### ASSIGNED TASK
Please format every line of text from all the records below as a single numbered list. Skip blank lines and leave the pictures out.

Top of RECORDS SUPPLIED

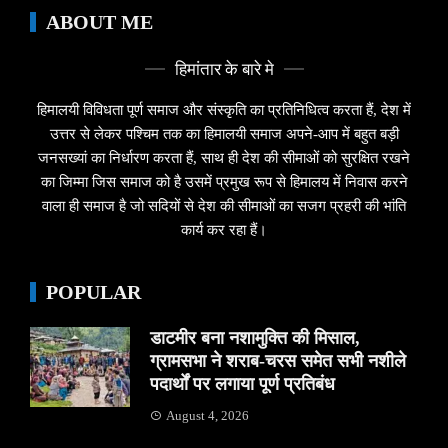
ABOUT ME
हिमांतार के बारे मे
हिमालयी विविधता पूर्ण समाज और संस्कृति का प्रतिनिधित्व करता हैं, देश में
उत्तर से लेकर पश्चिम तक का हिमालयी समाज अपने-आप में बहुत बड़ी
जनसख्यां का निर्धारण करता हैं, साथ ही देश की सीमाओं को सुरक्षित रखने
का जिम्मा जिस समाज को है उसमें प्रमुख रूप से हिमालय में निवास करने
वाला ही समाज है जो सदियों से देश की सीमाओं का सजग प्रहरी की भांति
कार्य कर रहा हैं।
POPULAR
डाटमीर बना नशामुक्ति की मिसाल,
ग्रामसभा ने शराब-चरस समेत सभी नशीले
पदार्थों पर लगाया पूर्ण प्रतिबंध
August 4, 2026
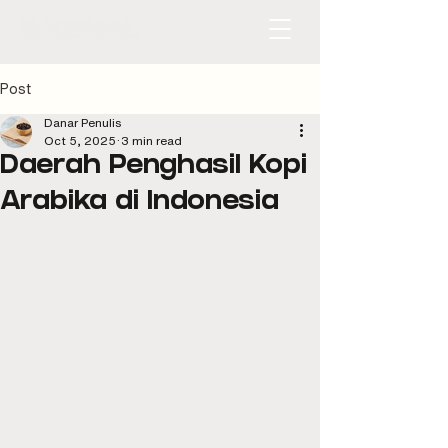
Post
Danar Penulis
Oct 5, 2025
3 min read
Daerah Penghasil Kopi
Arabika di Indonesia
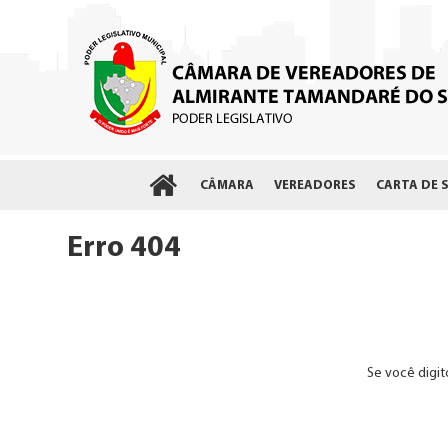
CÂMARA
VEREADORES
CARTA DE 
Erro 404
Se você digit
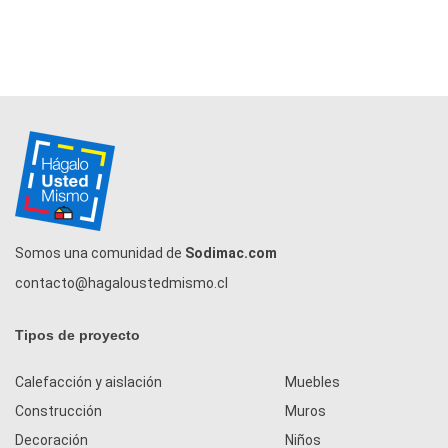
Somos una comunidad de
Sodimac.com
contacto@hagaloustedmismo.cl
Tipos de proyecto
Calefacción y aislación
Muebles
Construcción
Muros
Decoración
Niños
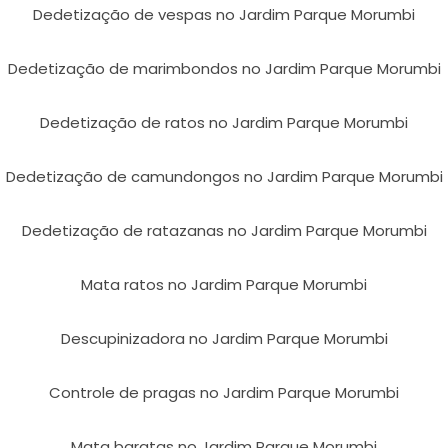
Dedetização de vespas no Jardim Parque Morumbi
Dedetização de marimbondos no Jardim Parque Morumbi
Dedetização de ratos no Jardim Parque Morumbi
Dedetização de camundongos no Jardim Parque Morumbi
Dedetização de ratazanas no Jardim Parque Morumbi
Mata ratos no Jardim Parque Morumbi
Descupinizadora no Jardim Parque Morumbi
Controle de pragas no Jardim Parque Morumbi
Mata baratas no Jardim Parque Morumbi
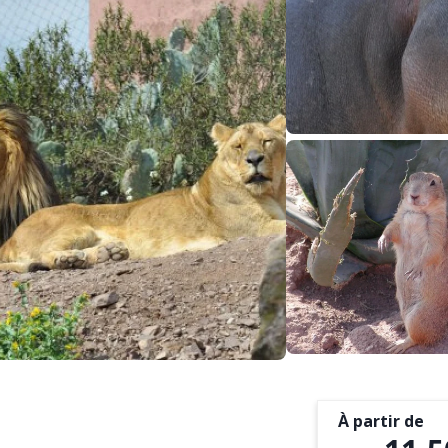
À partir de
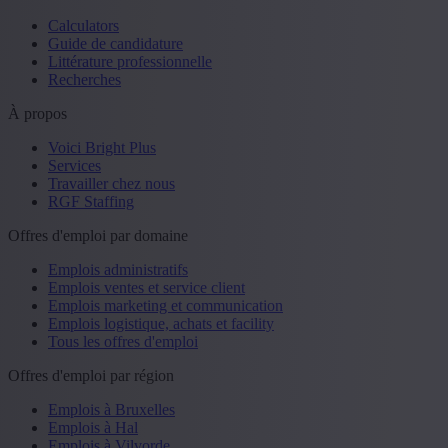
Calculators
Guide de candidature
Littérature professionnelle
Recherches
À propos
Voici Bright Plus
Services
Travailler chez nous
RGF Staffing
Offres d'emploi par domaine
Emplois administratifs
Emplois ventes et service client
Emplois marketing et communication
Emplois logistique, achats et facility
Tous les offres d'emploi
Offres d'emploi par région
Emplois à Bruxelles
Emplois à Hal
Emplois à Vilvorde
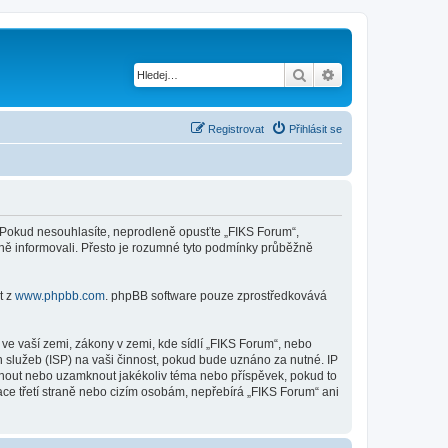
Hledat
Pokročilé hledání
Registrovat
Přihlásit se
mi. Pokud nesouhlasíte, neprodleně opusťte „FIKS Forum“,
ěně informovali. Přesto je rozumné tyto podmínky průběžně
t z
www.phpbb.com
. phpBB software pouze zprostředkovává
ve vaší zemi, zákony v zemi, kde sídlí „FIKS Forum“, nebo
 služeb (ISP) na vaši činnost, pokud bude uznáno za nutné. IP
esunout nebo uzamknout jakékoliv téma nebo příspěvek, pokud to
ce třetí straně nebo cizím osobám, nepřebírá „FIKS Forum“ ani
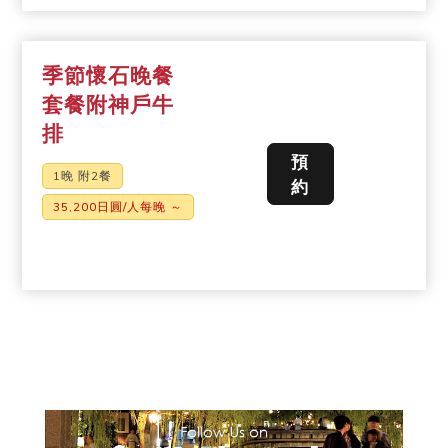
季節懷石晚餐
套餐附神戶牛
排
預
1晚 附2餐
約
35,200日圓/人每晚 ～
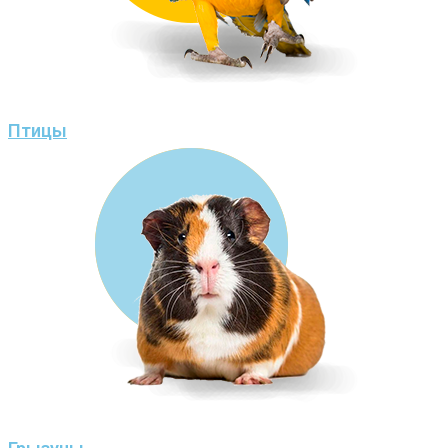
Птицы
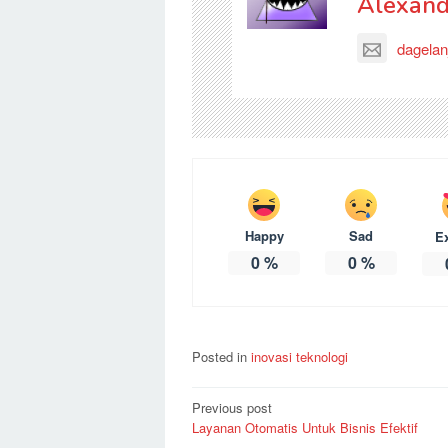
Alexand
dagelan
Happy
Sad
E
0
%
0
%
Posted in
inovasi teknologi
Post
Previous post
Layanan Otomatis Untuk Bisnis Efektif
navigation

Bottom of RECORDS SUPPLIED

### OUTPUT OF THE EXERCISE
1. ABOUT ME
2. हिमांतार के बारे मे
3. हिमालयी विविधता पूर्ण समाज और संस्कृति का प्रतिनिधित्व करता हैं, देश में
4. उत्तर से लेकर पश्चिम तक का हिमालयी समाज अपने-आप में बहुत बड़ी
5. जनसख्यां का निर्धारण करता हैं, साथ ही देश की सीमाओं को सुरक्षित रखने
6. का जिम्मा जिस समाज को है उसमें प्रमुख रूप से हिमालय में निवास करने
7. वाला ही समाज है जो सदियों से देश की सीमाओं का सजग प्रहरी की भांति
8. कार्य कर रहा हैं।
9. POPULAR
10. डाटमीर बना नशामुक्ति की मिसाल,
11. ग्रामसभा ने शराब-चरस समेत सभी नशीले
12. पदार्थों पर लगाया पूर्ण प्रतिबंध
13. August 4, 2026
14. Post
15. Danar Penulis
16. Oct 5, 2025
17. 3 min read
18. Daerah Penghasil Kopi
19. Arabika di Indonesia
20. CÂMARA
21. VEREADORES
22. CARTA DE 
23. Erro 404
24. Se você digit
25. Somos una comunidad de
26. Sodimac.com
27. contacto@hagaloustedmismo.cl
28. Tipos de proyecto
29. Calefacción y aislación
30. Muebles
31. Construcción
32. Muros
33. Decoración
34. Niños
35. Dedetização de vespas no Jardim Parque Morumbi
36. Dedetização de marimbondos no Jardim Parque Morumbi
37. Dedetização de ratos no Jardim Parque Morumbi
38. Dedetização de camundongos no Jardim Parque Morumbi
39. Dedetização de ratazanas no Jardim Parque Morumbi
40. Mata ratos no Jardim Parque Morumbi
41. Descupinizadora no Jardim Parque Morumbi
42. Controle de pragas no Jardim Parque Morumbi
43. Mata baratas no Jardim Parque Morumbi
44. À partir de
45. Calculators
46. Guide de candidature
47. Littérature professionnelle
48. Recherches
49. À propos
50. Voici Bright Plus
51. Services
52. Travailler chez nous
53. RGF Staffing
54. Offres d'emploi par domaine
55. Emplois administratifs
56. Emplois ventes et service client
57. Emplois marketing et communication
58. Emplois logistique, achats et facility
59. Tous les offres d'emploi
60. Offres d'emploi par région
61. Emplois à Bruxelles
62. Emplois à Hal
63. Emplois à Vilvorde
64. Hledat
65. Pokročilé hledání
66. Registrovat
67. Přihlásit se
68. mi. Pokud nesouhlasíte, neprodleně opusťte „FIKS Forum“,
69. ěně informovali. Přesto je rozumné tyto podmínky průběžně
70. t z
71. www.phpbb.com
72. . phpBB software pouze zprostředkovává
73. ve vaší zemi, zákony v zemi, kde sídlí „FIKS Forum“, nebo
74.  služeb (ISP) na vaši činnost, pokud bude uznáno za nutné. IP
75. esunout nebo uzamknout jakékoliv téma nebo příspěvek, pokud to
76. ce třetí straně nebo cizím osobám, nepřebírá „FIKS Forum“ ani
77. 季節懷石晚餐
78. 套餐附神戶牛
79. 排
80. 預
81. 1晚 附2餐
82. 約
83. 35,200日圓/人每晚 ～
84. Птицы
85. Alexand
86. dagelan
87. Happy
88. Sad
89. E
90. 0
91. %
92. 0
93. %
94. Posted in
95. inovasi teknologi
96. Post
97. Previous post
98. Layanan Otomatis Untuk Bisnis Efektif
99. navigation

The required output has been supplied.